We can build a binary trie tree where at each node we store a vector containing the index of element of which that node is a part of.

struct trie_node
{
	trie_node *next[3];
	vector<int> v;
};

For example we want to insert arr[10] = 5 and arr[11] = 2 in the trie. Let us consider all the elements in the array fits in 4 bits at max. So 5 = b(0101) and 2 = b(0010) in binary. We can build a trie like following in O(log2(maximum arr[i])).

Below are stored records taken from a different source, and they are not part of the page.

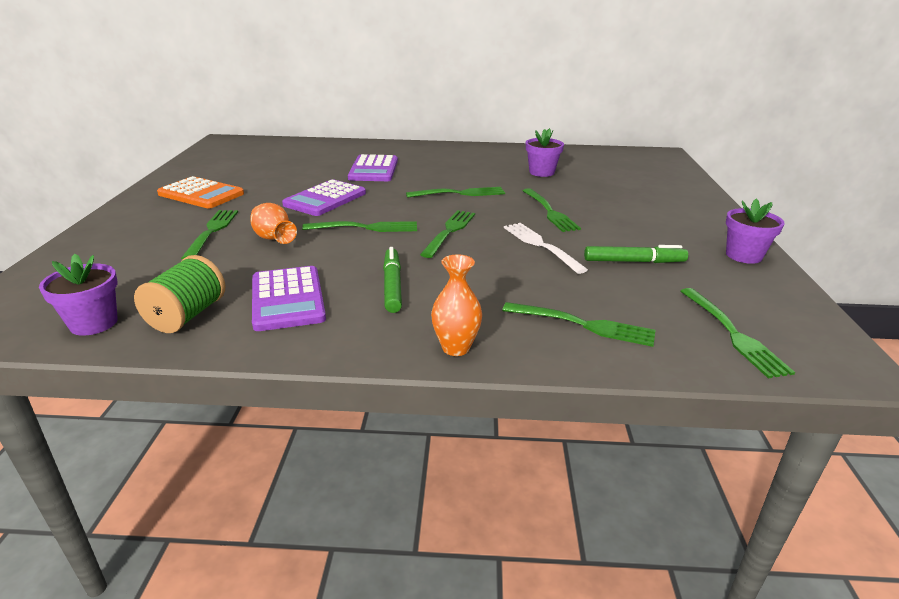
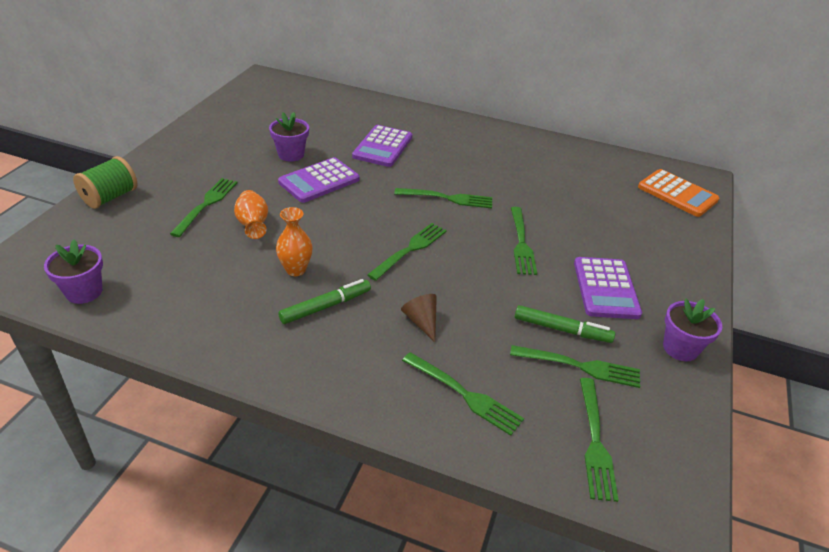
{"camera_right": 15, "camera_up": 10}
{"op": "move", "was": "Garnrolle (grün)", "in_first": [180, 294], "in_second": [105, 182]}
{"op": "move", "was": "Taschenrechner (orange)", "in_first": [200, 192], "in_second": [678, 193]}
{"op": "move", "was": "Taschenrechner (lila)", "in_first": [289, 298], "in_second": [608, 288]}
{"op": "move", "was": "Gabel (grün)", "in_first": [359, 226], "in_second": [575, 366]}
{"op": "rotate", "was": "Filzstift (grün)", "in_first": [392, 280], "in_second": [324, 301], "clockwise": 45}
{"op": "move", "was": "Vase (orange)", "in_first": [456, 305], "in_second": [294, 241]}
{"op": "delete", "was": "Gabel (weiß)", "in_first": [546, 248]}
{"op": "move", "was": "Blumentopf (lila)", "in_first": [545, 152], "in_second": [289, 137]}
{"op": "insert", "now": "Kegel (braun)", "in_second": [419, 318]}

trie_node *insert(struct trie_node *temp,int x,int mask,int ind)
{
	if(mask==0)
		return temp;
	if(temp==NULL)
	{
		temp=new trie_node();
		temp->next[0]=temp->next[1]=NULL;
	}
	temp->v.push_back(ind);
	if(x&(mask>>1))
		temp->next[1]=insert(temp->next[1],x,mask>>1,ind);
	else
		temp->next[0]=insert(temp->next[0],x,mask>>1,ind);
	return temp;
}

Now for the query portion i.e. finding number of elements greater than k in range l to r, what we can do is to count the number of elements less than or equal to k and then subtract it from total number of elements in range l to r to obtain our output.

If we start traversing the binary representation of k from most significant bit to least significant we find the if ith bit of k is set then all the elements in trie with ith bit unset are less than k. So we can add the count of all indexes in the range l to r to the answer.If ith bit is unset then all elements with ith bit set are greater than k, so we ignore those elements. Following is a recursive function implementing the above idea.

int cnt(struct trie_node *root,int l,int r,int x,int mask)
{
	if(root==NULL)
		return 0;
 
	if(!root->next[0]&&!root->next[1])
		return total(root->v);
 
 
	if(x&(mask>>1))
	{
		if(root->next[0])
			return total(root->next[0]->v) + 
                               cnt(root->next[1],l,r,x,mask>>1);
		else if(root->next[1])
			return cnt(root->next[1],l,r,x,mask>>1);
	}
	else return cnt(root->next[0],l,r,x,mask>>1);
}

Here total(v) counts the number of elements >= l && <= r in the given vector v. It is defined as :

upper_bound(v.begin(),v.end(),r) - lower_bound(v.begin(),v.end(),l)

Finally you calculate answer as : r - l + 1 - cnt(root,l,r,k,(1<<30)))) assuming maximum element in array to fit in 30 bits.